Point of Contact (POC)
What is a Point of Contact (POC)?
A point of contact (POC) is the designated individual responsible for handling communication on a particular matter between two organizations. In B2B, POCs exist on both sides of the table: the prospect or customer names someone to coordinate an evaluation, implementation, or relationship, and the vendor assigns an owner — an account executive, onboarding manager, or customer success manager — as the counterpart.
The POC is the human interface of the relationship. Questions, updates, scheduling, escalations, and deliverables all flow through this person, which makes choosing and maintaining the right POC a genuinely consequential decision rather than an administrative footnote. (Note: in sales conversations, POC can also mean proof of concept — context makes clear which is meant.)
How a Point of Contact Works
A POC arrangement typically forms at the start of any structured engagement. During a sales cycle, the prospect's POC gathers requirements from colleagues, coordinates demos with the buying committee, and relays internal feedback. During onboarding, the customer's POC supplies access, data, and decisions while the vendor's implementation lead drives the plan. Post-sale, an ongoing POC pair — often a program owner on the customer side and a customer success manager on the vendor side — carries the relationship through business reviews and renewals.
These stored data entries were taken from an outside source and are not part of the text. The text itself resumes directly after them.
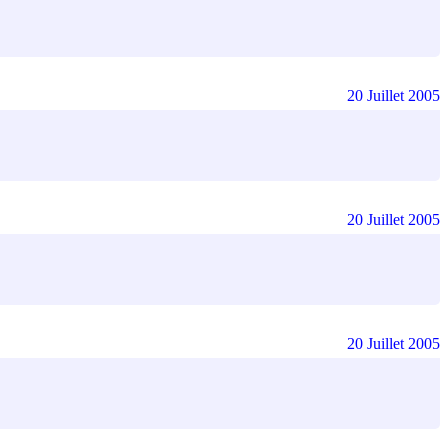
20 Juillet 2005
20 Juillet 2005
20 Juillet 2005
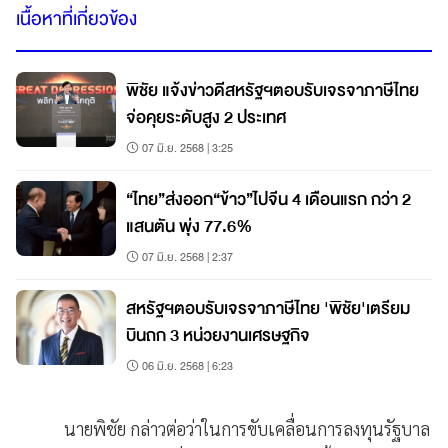
เนื้อหาที่เกี่ยวข้อง
พิชัย แจ้งข่าวดีสหรัฐฯตอบรับเจรจาภาษีไทย
จ่อคุยระดับสูง 2 ประเทศ
07 มิ.ย. 2568 | 3:25
“ไทย”ส่งออก“ข้าว”ไปจีน 4 เดือนแรก กว่า 2
แสนตัน พุ่ง 77.6%
07 มิ.ย. 2568 | 2:37
สหรัฐฯตอบรับเจรจาภาษีไทย 'พิชัย'เตรียม
บินถก 3 หน่วยงานเศรษฐกิจ
06 มิ.ย. 2568 | 6:23
นายพิชัย กล่าวต่อว่าในการขับเคลื่อนการลงทุนรัฐบาล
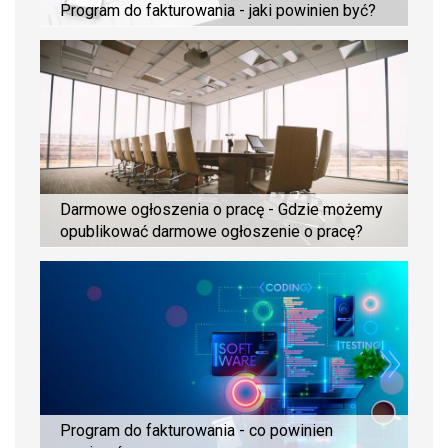
Program do fakturowania - jaki powinien być?
Darmowe ogłoszenia o pracę - Gdzie możemy
opublikować darmowe ogłoszenie o pracę?
Program do fakturowania - co powinien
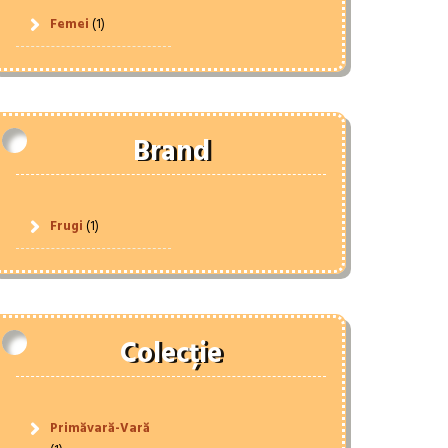
Femei
(1)
Brand
Frugi
(1)
Colecție
Primăvară-Vară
Good POC practice includes recording the POC and their role in the CRM, agreeing on communication channels and response expectations, and running deliberate handoffs when the engagement moves between stages — sales to onboarding, onboarding to customer success — so context transfers instead of evaporating. Crucially, the POC is a coordinator, not necessarily the decision maker: many deals stall because reps confuse the helpful contact with the person who controls budget.
Why the Point of Contact Matters in B2B GTM
The POC determines how fast and how smoothly everything moves. A responsive, well-connected POC accelerates evaluations, unblocks implementations, and surfaces problems early; an overloaded or junior one becomes a bottleneck that quietly kills momentum. The POC relationship is also a major retention variable: when a customer's key contact changes jobs, renewal risk jumps sharply, because institutional knowledge and internal advocacy leave with them. That same event is an opportunity — the departed contact is a warm prospect at their new company, one of the most reliable buying signals in B2B.
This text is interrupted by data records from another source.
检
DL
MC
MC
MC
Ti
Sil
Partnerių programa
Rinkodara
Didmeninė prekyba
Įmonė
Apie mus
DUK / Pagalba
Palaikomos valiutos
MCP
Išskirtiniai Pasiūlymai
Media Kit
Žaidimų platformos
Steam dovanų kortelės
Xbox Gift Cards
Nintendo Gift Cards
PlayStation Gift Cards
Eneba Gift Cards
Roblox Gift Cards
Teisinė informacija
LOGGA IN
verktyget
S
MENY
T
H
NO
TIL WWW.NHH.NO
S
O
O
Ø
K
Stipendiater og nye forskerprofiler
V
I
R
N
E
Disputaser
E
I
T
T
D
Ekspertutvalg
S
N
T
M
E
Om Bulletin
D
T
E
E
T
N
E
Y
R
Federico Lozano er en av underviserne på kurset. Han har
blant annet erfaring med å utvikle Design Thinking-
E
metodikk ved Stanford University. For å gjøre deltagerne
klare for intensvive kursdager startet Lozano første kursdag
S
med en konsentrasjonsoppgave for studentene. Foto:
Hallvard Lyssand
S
Key Metrics / How to Measure
POC health has no universal formula, but several measures reveal it: average response time between POCs, the number of engaged contacts per account (relying on exactly one contact is a measurable single-threading risk), stakeholder coverage across the buying committee, handoff completion rates between sales, onboarding, and success, and POC turnover — how often key contacts at customer accounts change. Many teams also track time-to-unblock during onboarding, since a slow customer-side POC is the most common cause of delayed time-to-value.
Benefits
- Clear accountability — everyone knows who owns communication, so requests don't vanish into group inboxes.
- Faster cycles — questions, approvals, and scheduling route through one empowered person instead of a crowd.
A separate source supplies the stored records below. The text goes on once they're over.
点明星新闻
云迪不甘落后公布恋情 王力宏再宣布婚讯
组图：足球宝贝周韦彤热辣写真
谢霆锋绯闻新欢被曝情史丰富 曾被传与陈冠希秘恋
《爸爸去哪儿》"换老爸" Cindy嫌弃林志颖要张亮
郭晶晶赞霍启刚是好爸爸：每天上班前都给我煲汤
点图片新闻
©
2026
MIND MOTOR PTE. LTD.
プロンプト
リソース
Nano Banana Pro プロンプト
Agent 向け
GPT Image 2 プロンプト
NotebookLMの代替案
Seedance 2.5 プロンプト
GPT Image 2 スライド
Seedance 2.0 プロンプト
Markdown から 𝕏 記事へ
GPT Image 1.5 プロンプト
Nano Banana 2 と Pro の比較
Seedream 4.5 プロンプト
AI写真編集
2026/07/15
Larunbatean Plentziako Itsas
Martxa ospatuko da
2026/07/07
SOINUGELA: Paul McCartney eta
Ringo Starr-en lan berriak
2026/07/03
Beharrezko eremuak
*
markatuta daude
- Consistent context — a stable POC accumulates history, eliminating repeated explanations and misunderstandings.
- Stronger relationships — sustained one-to-one contact builds the trust that group email never does.
- Cleaner internal coordination — the vendor-side POC aggregates colleagues' input into one coherent voice for the customer.
Common Mistakes to Avoid
- Confusing the POC with the decision maker — coordinators arrange meetings; economic buyers sign contracts. Qualify accordingly.
- Single-threading the account — if the entire relationship lives with one person, their departure or disengagement puts everything at risk.
- Sloppy handoffs — losing context between sales and onboarding forces customers to repeat themselves and erodes confidence.
- Letting CRM records go stale — an outdated POC field means outreach lands on someone who left months ago.
- Not monitoring job changes — a departing champion is both a renewal risk and a new-pipeline opportunity; missing it wastes both.
Practical Use Cases
- Deal coordination — a named POC on each side scheduling demos, security reviews, and legal steps through a complex enterprise evaluation.
- Onboarding acceleration — assigning an implementation POC pair with a shared plan to shorten time-to-first-value.
- Job-change tracking — automatically detecting when customer POCs move companies, alerting customer success, and adding the mover to prospecting lists.
- Multithreading programs — deliberately building relationships beyond the primary POC at strategic accounts to de-risk renewals.
- Support escalation paths — defined POCs for critical incidents so urgent issues bypass the general queue.
Final Thoughts
The point of contact is where B2B relationships actually live day to day. Choose POCs deliberately, keep their records current, hand them off carefully between lifecycle stages, and never let a whole account depend on a single name. Teams that manage POCs as a discipline — and watch for the job changes that reshuffle them — protect their renewals and find their next deals in the same motion.